→ **Exercise requirements**
(1) Echo the part of the Bill C‑233 summary starting with "Bill C‑233 amends" and going on through "underpins permit decisions.".
(2) Answer these questions from the Bill C‑233 summary:
(a) Which act does Bill C‑233 amend?
(b) What does the expanded definition of "arms, ammunition, implements or munitions of war" expressly include?
(c) Who issues the end‑use certificate that the minister may require?
(3) Write the next part of the Bill C‑233 summary, picking up after its final sentence.

→ **Text passage**
--- begin ---

Amends the Export and Import Permits Act to broaden the definition of military goods, bar destination‑based exemptions and general permits, require conditional end‑use certificates and mandate detailed annual reporting.

The Brief

Bill C‑233 amends the Export and Import Permits Act to bring Canada’s statutory export-control framework closer to the Arms Trade Treaty. It expands the statutory definition of “arms, ammunition, implements or munitions of war” to expressly include parts, components and technology, prohibits destination‑based exemptions and the issuance of general export and brokering permits for military items, and strengthens the ministerial risk assessment that underpins permit decisions.

The bill also creates a conditional end‑use certificate power — the minister may require a government-issued certificate from the receiving state when doing so would mitigate a substantial risk of serious international crimes — and compels a detailed annual parliamentary report on military exports, including permit lists, monthly quantities and summaries of decision rationales. These changes increase regulatory transparency and compliance obligations for exporters and brokers while raising implementation and diplomatic trade‑offs for government administrators.

--- end ---

→ **Information shown**
--- begin ---

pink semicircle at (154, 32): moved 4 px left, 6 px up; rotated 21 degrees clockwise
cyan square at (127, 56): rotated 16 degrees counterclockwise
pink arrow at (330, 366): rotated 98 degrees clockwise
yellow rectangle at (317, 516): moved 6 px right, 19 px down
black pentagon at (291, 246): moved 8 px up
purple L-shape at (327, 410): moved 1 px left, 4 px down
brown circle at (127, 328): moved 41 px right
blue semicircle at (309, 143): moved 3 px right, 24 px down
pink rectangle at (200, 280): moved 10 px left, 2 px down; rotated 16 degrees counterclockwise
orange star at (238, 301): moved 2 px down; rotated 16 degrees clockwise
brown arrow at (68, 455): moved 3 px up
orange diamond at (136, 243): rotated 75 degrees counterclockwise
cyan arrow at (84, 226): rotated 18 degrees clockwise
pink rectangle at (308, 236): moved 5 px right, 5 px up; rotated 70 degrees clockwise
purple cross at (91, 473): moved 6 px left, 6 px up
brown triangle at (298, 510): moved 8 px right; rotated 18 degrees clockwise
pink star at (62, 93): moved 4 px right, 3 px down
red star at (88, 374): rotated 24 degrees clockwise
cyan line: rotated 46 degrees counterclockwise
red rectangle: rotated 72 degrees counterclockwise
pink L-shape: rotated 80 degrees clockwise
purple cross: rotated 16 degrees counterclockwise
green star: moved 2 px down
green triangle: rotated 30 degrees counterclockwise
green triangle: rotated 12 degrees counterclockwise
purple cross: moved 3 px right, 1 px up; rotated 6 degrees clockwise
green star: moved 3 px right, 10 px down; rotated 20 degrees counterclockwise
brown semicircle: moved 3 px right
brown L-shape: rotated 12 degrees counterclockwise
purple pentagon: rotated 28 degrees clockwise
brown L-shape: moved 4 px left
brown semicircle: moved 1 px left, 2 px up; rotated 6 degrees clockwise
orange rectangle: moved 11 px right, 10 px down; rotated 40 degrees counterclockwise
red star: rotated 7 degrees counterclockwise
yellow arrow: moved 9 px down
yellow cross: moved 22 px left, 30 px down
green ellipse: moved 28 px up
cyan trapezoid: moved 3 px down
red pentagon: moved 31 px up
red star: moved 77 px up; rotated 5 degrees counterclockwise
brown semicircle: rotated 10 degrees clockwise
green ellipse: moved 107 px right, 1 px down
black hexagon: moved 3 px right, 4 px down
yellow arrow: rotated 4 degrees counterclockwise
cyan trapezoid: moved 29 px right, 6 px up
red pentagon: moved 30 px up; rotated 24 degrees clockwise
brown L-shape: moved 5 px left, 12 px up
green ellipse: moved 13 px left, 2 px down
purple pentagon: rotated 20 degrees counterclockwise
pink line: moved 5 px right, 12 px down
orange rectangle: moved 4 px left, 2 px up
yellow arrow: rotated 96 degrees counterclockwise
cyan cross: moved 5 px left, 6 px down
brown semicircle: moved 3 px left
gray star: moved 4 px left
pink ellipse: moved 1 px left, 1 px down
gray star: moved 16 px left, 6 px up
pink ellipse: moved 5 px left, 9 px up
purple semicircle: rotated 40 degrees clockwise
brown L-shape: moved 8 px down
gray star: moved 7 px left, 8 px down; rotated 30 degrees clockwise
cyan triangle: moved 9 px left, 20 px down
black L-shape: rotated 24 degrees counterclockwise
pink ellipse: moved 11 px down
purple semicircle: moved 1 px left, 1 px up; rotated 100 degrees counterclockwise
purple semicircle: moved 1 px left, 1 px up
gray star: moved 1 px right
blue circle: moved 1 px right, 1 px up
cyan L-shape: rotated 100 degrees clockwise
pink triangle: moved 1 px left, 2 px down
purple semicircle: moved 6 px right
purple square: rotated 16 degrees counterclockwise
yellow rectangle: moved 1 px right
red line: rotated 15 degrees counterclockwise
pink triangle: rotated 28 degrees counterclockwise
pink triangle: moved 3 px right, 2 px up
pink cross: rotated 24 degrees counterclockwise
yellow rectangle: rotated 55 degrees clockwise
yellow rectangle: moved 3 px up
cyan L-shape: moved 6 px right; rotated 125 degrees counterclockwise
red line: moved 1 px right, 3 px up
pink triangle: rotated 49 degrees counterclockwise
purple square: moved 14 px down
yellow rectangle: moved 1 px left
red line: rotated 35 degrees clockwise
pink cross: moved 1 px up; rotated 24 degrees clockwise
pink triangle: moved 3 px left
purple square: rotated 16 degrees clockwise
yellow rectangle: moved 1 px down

--- end ---

→ **Response list**
(1)
Bill C‑233 amends the Export and Import Permits Act to bring Canada’s statutory export-control framework closer to the Arms Trade Treaty. It expands the statutory definition of “arms, ammunition, implements or munitions of war” to expressly include parts, components and technology, prohibits destination‑based exemptions and the issuance of general export and brokering permits for military items, and strengthens the ministerial risk assessment that underpins permit decisions.

(2)
(a) The Export and Import Permits Act.
(b) Parts, components and technology.
(c) The government of the receiving state.

(3)
At a Glance

What It Does

The bill revises definitions to cover parts and technology, bars exemptions and general permits for military goods, adds factors to the permit test (including risk of war crimes and Arms Trade Treaty status), empowers the minister to require end‑use certificates where they would mitigate substantial risks, and requires an annual, itemized export report to Parliament.

Who It Affects

Canadian defence manufacturers, military goods brokers and any business exporting parts, components or related technology; Global Affairs Canada’s export control and licensing staff; and foreign governments asked to provide end‑use certificates. Human‑rights monitors and Parliamentarians are affected by the new reporting obligations.

Why It Matters

The bill embeds ATT‑style controls into Canadian domestic law and shifts more discretion and documentation obligations onto exporters and the ministry. That increases transparency and accountability but also heightens paperwork, reapplication risk for existing permits and potential friction with defence trade partners.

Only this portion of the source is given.